İstenen Görev: Aliya hakkındaki metnin "Bilge Kral, Boşnakları" ile başlayıp "gücü de tamamlamak." ile biten bölümünü, "Bilge Kral" adını "Aliya" olarak değiştirip yeniden yaz.

Kaynak:
Bilge Kral, Boşnakları yaşadıkları aklın alamayacağı zulümlere rağmen milletine umut vermek adına bile olsa milletine yalan söylememiş, hamasi sözlere teslim olmamıştır. Aliya’nın yaşadıkları olaylara çok gerçekçi bir bakışla baktığını görüyoruz. “Bu savaşta karşı tarafın üstünlüğü bariz bir biçimde ortadadır. Bunula düşmanın silah potansiyeli ile silah ve insan gücünü kastediyorum. Biz askeri dengeyi, halkımız ve ordumuzun sadece manevi gücü sayesinde dengede tutmayı başarıyoruz. Fakat savaş öncelikle fiziksel çarpışmadır ve burada ne hayallere kapılmalı, ne de etrafımızı yanıltmalıyız.” ifadeleriyle neyin yapılması ve neye sahip çıkılması gerektiğinin altını çizmektedir. İnancına sahip çıkmak ve maddi gücü de tamamlamak.

Veri İçeriği:

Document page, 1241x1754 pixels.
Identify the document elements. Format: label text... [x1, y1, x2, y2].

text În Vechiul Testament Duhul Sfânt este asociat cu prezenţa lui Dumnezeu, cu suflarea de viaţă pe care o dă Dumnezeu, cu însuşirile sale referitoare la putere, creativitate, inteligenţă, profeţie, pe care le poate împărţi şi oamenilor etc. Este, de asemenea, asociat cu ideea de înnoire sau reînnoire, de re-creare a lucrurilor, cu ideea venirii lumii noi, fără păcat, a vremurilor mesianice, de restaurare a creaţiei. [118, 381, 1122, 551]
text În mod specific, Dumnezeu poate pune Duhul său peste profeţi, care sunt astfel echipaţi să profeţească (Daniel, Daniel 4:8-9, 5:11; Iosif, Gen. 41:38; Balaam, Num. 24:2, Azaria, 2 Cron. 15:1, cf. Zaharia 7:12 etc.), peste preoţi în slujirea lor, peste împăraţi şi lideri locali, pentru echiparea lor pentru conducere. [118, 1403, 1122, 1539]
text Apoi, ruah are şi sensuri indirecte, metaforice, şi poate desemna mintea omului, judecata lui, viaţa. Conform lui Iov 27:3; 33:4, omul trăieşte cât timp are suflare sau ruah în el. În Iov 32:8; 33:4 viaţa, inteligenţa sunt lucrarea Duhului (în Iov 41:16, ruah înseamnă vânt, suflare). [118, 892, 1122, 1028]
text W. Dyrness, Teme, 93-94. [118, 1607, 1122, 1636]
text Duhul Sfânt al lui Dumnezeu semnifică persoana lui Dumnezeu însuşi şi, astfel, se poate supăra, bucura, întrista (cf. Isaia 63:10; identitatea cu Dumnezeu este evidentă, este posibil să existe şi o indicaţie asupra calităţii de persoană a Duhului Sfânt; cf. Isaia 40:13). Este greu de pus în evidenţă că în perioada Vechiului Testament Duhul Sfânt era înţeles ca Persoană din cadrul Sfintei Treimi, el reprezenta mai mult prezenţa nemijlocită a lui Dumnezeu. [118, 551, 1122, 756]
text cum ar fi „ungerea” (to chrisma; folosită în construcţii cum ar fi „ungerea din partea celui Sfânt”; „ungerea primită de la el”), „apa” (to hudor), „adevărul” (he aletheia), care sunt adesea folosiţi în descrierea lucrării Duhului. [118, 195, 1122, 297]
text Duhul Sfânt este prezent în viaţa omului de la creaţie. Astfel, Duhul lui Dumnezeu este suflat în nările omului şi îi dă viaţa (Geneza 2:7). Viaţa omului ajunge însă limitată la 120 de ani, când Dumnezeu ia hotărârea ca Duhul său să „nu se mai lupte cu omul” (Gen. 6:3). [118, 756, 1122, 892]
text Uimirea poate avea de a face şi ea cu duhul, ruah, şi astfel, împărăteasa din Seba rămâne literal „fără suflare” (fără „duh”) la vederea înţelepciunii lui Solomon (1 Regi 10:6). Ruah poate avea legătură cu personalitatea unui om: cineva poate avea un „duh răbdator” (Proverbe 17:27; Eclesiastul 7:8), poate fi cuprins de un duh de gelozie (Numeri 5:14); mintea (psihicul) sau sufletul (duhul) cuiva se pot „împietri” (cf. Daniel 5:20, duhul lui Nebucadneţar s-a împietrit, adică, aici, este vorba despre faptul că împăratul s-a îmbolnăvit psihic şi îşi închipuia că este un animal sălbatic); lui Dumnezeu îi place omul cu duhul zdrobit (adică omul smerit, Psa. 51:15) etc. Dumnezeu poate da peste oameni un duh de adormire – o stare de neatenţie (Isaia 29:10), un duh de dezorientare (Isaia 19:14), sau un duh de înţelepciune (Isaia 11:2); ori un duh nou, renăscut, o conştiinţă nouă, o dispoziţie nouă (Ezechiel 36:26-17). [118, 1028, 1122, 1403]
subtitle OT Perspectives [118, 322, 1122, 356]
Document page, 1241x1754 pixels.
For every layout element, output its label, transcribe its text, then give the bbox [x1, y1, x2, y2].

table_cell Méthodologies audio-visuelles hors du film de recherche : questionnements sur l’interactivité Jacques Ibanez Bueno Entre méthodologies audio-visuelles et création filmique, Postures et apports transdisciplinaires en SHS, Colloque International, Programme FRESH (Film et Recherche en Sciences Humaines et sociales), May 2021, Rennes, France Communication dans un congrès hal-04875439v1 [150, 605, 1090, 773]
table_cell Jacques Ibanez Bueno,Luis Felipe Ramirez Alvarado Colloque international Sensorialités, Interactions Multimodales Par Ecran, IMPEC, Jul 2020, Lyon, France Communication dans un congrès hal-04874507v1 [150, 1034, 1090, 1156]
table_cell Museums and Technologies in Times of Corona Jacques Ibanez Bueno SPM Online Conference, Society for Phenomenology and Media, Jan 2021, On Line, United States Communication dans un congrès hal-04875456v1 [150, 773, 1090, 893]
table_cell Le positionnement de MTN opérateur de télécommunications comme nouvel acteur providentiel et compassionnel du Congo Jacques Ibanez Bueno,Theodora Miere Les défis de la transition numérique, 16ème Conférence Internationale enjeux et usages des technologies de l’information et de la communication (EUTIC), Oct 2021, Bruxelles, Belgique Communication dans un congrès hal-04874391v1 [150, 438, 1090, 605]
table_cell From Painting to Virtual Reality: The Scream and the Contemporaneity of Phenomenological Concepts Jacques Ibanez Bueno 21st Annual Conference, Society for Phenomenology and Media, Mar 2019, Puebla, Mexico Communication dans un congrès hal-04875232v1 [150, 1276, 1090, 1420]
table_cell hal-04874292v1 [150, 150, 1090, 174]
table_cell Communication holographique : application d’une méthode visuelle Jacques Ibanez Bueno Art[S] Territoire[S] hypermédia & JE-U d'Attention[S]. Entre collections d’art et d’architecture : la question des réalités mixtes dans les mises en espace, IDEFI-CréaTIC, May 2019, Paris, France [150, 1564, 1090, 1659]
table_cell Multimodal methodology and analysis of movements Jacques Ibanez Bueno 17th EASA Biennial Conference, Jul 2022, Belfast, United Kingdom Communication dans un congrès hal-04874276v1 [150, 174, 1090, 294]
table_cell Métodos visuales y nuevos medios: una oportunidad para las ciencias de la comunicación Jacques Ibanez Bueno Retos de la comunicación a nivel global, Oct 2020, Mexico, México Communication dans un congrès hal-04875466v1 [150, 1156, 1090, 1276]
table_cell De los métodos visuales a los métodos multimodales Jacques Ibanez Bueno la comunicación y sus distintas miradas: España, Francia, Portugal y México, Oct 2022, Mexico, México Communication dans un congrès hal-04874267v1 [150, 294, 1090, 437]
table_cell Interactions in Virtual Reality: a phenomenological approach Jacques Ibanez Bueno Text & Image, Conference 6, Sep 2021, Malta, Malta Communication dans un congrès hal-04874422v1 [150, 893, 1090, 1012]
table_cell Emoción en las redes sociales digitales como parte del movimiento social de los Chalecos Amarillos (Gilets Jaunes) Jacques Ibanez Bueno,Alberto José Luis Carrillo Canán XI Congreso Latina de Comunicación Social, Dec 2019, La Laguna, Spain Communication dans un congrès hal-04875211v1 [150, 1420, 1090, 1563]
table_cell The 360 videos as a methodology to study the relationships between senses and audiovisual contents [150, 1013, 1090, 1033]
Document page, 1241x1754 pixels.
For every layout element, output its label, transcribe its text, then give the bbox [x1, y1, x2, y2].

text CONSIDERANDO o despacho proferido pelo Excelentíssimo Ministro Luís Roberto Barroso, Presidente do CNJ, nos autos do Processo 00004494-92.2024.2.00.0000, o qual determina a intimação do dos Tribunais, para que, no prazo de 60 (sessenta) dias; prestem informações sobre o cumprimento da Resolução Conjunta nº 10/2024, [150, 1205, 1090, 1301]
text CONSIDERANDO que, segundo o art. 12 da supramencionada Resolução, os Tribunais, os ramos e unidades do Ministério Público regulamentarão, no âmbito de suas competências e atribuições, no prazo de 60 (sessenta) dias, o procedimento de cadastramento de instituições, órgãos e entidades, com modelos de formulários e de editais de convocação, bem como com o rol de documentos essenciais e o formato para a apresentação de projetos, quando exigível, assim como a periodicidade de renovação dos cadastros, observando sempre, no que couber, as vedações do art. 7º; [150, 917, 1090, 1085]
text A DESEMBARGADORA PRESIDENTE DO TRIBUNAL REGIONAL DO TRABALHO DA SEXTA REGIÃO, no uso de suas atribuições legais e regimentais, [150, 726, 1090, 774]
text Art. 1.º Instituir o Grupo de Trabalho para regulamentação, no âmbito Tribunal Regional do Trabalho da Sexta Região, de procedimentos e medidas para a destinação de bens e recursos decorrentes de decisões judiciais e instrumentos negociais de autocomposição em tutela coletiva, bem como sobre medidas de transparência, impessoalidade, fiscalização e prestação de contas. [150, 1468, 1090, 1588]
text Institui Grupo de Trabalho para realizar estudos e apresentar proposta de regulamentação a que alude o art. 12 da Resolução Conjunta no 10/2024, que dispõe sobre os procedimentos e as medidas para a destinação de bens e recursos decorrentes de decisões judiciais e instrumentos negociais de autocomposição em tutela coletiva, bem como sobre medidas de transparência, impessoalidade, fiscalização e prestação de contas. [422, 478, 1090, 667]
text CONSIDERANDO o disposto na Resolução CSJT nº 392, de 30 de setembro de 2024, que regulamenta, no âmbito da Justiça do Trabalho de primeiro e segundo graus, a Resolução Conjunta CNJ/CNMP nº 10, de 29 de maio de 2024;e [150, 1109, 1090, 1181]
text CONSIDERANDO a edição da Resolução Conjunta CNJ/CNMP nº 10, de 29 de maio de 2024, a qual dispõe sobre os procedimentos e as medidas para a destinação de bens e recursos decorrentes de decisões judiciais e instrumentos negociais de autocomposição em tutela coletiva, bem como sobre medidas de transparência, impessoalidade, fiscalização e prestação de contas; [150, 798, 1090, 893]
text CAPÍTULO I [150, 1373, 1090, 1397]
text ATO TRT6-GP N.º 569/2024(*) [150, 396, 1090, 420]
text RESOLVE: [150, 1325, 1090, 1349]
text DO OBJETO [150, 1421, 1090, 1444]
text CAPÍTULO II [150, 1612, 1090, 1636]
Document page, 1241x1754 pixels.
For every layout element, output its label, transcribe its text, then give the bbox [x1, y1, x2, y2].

Çözümlü Cevap:
Aliya, Boşnakları yaşadıkları aklın alamayacağı zulümlere rağmen milletine umut vermek adına bile olsa milletine yalan söylememiş, hamasi sözlere teslim olmamıştır. Aliya’nın yaşadıkları olaylara çok gerçekçi bir bakışla baktığını görüyoruz. “Bu savaşta karşı tarafın üstünlüğü bariz bir biçimde ortadadır. Bunula düşmanın silah potansiyeli ile silah ve insan gücünü kastediyorum. Biz askeri dengeyi, halkımız ve ordumuzun sadece manevi gücü sayesinde dengede tutmayı başarıyoruz. Fakat savaş öncelikle fiziksel çarpışmadır ve burada ne hayallere kapılmalı, ne de etrafımızı yanıltmalıyız.” ifadeleriyle neyin yapılması ve neye sahip çıkılması gerektiğinin altını çizmektedir. İnancına sahip çıkmak ve maddi gücü de tamamlamak.